There are so many red flags adding up with Morton that I think there will be chances to fade him as we go forward. I’m just not sure that the Royals offense will be the one to take advantage. The Royals are 29th in wOBA, better than only the Tigers, and 28 points behind the 28th-ranked Athletics. They have been a putrid offense, much to my chagrin, since I thought their offense could low-key be better this season.
Singer has allowed six runs on 10 hits over 11 innings. What worries me here is that he’s allowed a ton of hard contact with a 64.7% Hard Hit%. He’s not generating many swings and misses, which is how you neutralize the Braves lineup. His velocity is also a little light in the early going and he, too, has allowed a lot of zone contact. He is not getting many swings and misses outside the zone.

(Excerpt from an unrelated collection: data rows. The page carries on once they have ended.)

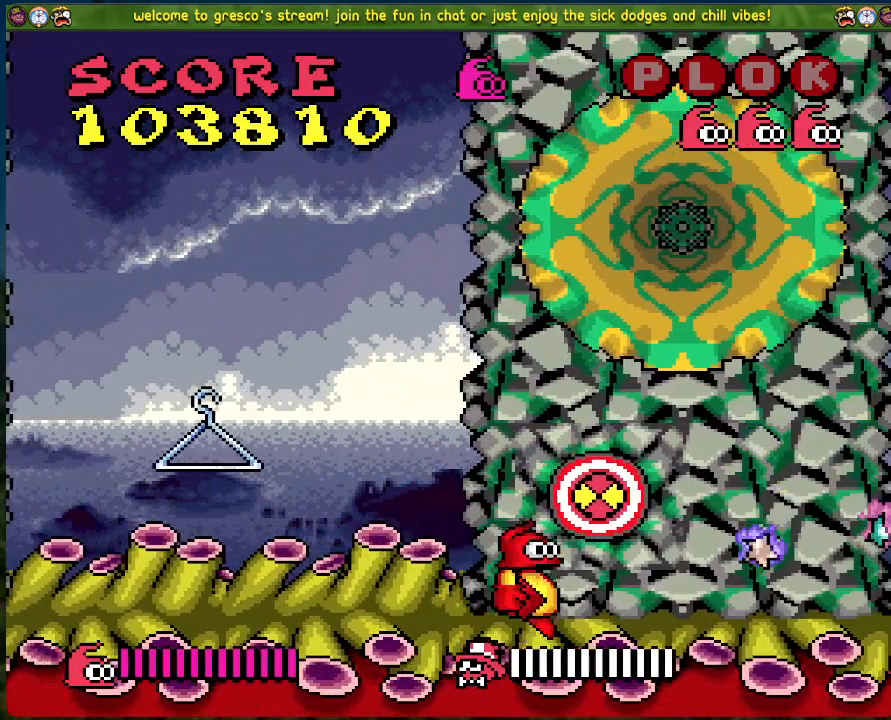
{"buttons": ["DPAD_RIGHT"], "left_stick": "center", "events": [[318, "DPAD_LEFT", "up"], [385, "DPAD_RIGHT", "down"]]}
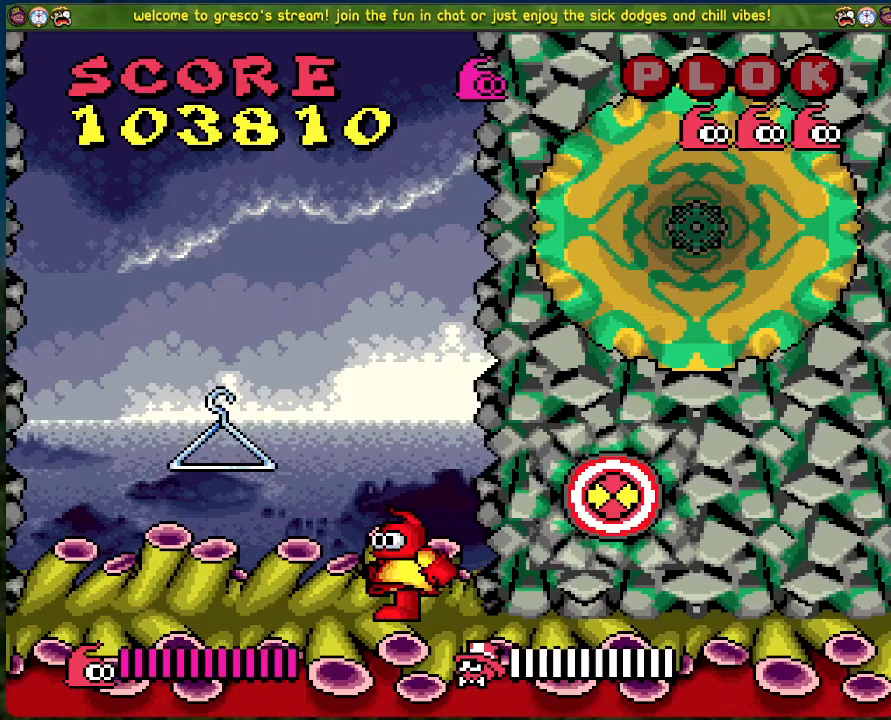
{"buttons": [], "left_stick": "center", "events": [[16, "DPAD_RIGHT", "up"]]}
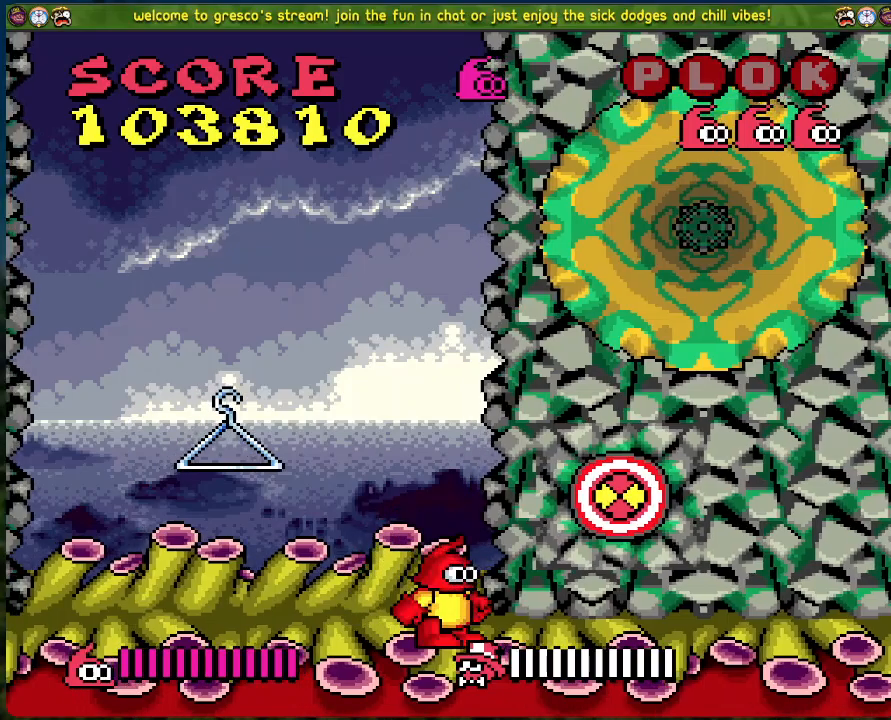
{"buttons": [], "left_stick": "center", "events": []}
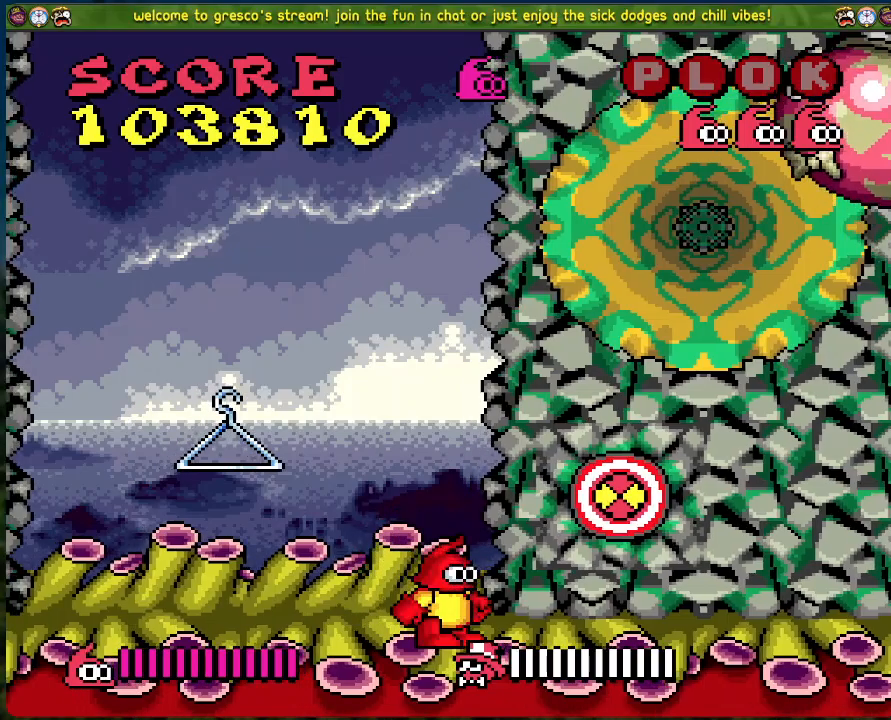
{"buttons": [], "left_stick": "center", "events": [[117, "A", "down"], [133, "X", "down"], [167, "A", "up"], [217, "X", "up"]]}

Morton at least goes from the Cardinals and Padres to a far lesser lineup where he has the chance to get right. Singer is being priced like the Singer of last season here and that’s not where he is at this stage of the season. If he flips the switch here and shuts down the Braves, so be it, but I’m getting a huge lineup advantage on Atlanta, a better bullpen, and at least a chance that Morton performs better when stepping down in class.
Pick: Braves -130
Because I need to record the MLB pod and my Ohio radio show, I’m up against it with time for Mets/A’s and Rockies/Mariners, but I didn’t have much to say about the big favorites in either game.